Ao primeiro tipo de violência, aquela à qual estamos habituados e que se senta conosco à mesa do almoço diariamente por meio dos programas dos grandes jornais, dá-se o nome de subjetiva. Esta acompanha praticamente todos os episódios da série. Se você tem estômago fraco, sugiro atentar para não se deparar com cenas de tortura ou lutas corporais sanguinolentas. Tiroteios, como você pode esperar, também integram o cardápio.

Ao segundo tipo[4], aquela violência que não resulta necessariamente da agressão corporal ou emocional de um ou mais indivíduos em específico contra uma ou mais vítimas determinadas, mas sim que se depreende do próprio sistema social capitalista, que necessariamente exclui muitos à custa de poucos, chama-se de violência objetiva.

Dito isto, voltemos à série. Grosso modo, a história se inicia com a prisão do jovem Edinho (Seu Jorge). Ele, Cris e Marcel (o irmão mais novo) viviam com o pai, homem negro, periférico e religioso, quando Cris, ainda criança, descobre que Edinho estocava em seu quarto maconha em quantidade aparentemente destinada para a venda. O pai dos três, ao ser informado pela ingênua criança, denuncia o filho à polícia.

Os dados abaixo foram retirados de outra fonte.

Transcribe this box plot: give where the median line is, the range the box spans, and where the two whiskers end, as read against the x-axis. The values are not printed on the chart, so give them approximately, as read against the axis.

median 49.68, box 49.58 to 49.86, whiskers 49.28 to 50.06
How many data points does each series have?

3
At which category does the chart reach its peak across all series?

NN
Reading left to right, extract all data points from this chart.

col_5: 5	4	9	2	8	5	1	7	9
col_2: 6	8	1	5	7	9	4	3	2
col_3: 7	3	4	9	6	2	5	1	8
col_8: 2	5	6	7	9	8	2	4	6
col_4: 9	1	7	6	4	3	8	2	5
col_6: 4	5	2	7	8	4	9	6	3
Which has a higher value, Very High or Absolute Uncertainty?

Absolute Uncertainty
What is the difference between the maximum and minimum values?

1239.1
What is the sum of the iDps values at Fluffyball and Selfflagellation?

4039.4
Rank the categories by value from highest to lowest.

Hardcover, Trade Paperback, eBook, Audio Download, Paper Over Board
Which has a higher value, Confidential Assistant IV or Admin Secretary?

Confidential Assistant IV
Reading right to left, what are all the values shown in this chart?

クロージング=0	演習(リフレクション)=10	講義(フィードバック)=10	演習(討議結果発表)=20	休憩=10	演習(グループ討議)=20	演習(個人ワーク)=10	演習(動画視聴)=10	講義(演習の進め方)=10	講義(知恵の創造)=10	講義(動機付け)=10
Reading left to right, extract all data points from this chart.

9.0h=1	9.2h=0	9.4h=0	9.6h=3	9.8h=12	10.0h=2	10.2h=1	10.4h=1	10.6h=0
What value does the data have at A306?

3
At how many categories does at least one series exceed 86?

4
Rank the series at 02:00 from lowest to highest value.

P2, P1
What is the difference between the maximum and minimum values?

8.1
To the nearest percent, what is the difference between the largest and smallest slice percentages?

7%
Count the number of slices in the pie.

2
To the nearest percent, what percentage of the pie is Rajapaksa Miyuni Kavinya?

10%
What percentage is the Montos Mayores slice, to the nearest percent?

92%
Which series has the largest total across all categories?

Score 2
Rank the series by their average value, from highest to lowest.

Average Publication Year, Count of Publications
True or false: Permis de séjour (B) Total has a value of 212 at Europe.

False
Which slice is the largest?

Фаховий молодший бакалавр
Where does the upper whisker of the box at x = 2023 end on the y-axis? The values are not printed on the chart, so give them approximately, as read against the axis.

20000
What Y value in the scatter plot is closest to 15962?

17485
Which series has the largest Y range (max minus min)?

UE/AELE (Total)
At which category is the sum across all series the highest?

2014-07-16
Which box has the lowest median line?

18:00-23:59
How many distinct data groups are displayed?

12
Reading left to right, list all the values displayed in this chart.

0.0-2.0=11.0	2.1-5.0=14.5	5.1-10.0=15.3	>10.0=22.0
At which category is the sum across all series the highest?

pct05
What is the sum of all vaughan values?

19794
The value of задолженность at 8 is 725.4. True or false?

Edinho, então, vai em cana e de lá não mais sai.

A penitenciária onde ele está alojado é uma espelunca onde reina a barbárie: entre os próprios presos, que fazem valer a lei dos mais forte, mas principalmente pelas mãos do diretor do presídio, que tortura como hobby.

A irmandade surge e se fortalece a partir de uma insatisfação coletiva que brota nas consciências dos presos que se veem desrespeitados por todos os lados. Edinho alcança a liderança do grupo e forma, com seus companheiros, uma espécie de rede de seguridade interna ao ambiente penitenciário. Fora dele, o crime já não é mais opção para os membros da Irmandade que são libertos. O pacto de sangue firmado entre os faccionados clama por meios de salvar os irmãos que estão presos e fazer com que a Irmandade ande com suas próprias pernas financeiramente.

A escalada da organização é notável: de uma rede de suporte à sobrevivência no presídio, a facção passa à lógica empresarial, com rigorosa gestão de procedimentos e técnicas, especialistas em determinadas práticas criminosas, perfeita divisão do trabalho.

Não é difícil imaginar quais os meios de obtenção de recursos de que lançam mão: assalto a bancos e carros fortes prioritariamente. No seio da facção, nenhum vacilo à obediência e ao código de silêncio é permitido – “cabueta”, no tribunal da rua, é morto ao menor indício de autoria.

O que a série nos ensina, portanto, é uma sutileza.

Enquanto o Edinho – adolescente negro e pobre que viu uma oportunidade rápida de fugir da miséria vendendo drogas – for colocado historicamente neste papel pela inescapável violência objetiva, o fato de ele se tornar o líder de uma facção que produz a violência subjetiva que nos salta aos olhos nunca será casual, e sim a necessária consequência deste processo de violência sistêmica.

*Lucas Arieh é membro de O Contraditório

[1]https://blogdaboitempo.com.br/2012/08/08/ditadura-do-proletariado-em-gotham-city-artigo-de-slavoj-zizek-sobre-batman-o-cavaleiro-das-trevas-ressurge/

[2] https://saibamais.jor.br/o-nascer-da-violencia-em-o-coringa-breve-ensaio-criminologico/

[3] ZIZEK, Slavoj. Violência – Seis Reflexões laterais. São Paulo: Boitempo, p. 22-25.

[4] Zizek ainda diz existir um outro tipo de violência, a simbólica, que consiste na imposição de um Sentido Universal imposto aos demais no âmbito da linguagem. Desta, contudo, não falarei neste ensaio. Cf. ZIZEK, p. 36 e ss.